Wolf v. Meadow Hills III Condominium Association

CourtDistrict Court, D. Colorado
DecidedMarch 17, 2022
Docket1:20-cv-01524
StatusUnknown

This text of Wolf v. Meadow Hills III Condominium Association (Wolf v. Meadow Hills III Condominium Association) is published on Counsel Stack Legal Research, covering District Court, D. Colorado primary law. Counsel Stack provides free access to over 12 million legal documents including statutes, case law, regulations, and constitutions.

Bluebook
Wolf v. Meadow Hills III Condominium Association, (D. Colo. 2022).

Opinion

IN THE UNITED STATES DISTRICT COURT FOR THE DISTRICT OF COLORADO Senior Judge R. Brooke Jackson

Civil Action No. 1:20-cv-01524-RBJ

RICHARD WOLF,

Plaintiff,

v.

MEADOW HILLS III CONDOMINIUM ASSOCIATION, CAROL WILLIAMS, STEPHANE DUPONT, WINZENBURG, LEFF, PURVIS & PAYNE LLP,

Defendants.

### USING THE INFORMATION:
a – On what date was the case on the case page decided?
b – Write out the part of the case page that begins at the words "Civil Action No." and stops after "Defendants.", swapping "Plaintiff" for "Petitioner".
The listing that follows is separate material from the case page.

### SUPPLIED DATA:
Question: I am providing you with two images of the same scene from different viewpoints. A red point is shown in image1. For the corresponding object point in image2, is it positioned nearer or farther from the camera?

### LIST OF ANSWERS:
a – March 17, 2022

b –
Civil Action No. 1:20-cv-01524-RBJ

RICHARD WOLF,

Petitioner,

v.

MEADOW HILLS III CONDOMINIUM ASSOCIATION, CAROL WILLIAMS, STEPHANE DUPONT, WINZENBURG, LEFF, PURVIS & PAYNE LLP,

Defendants.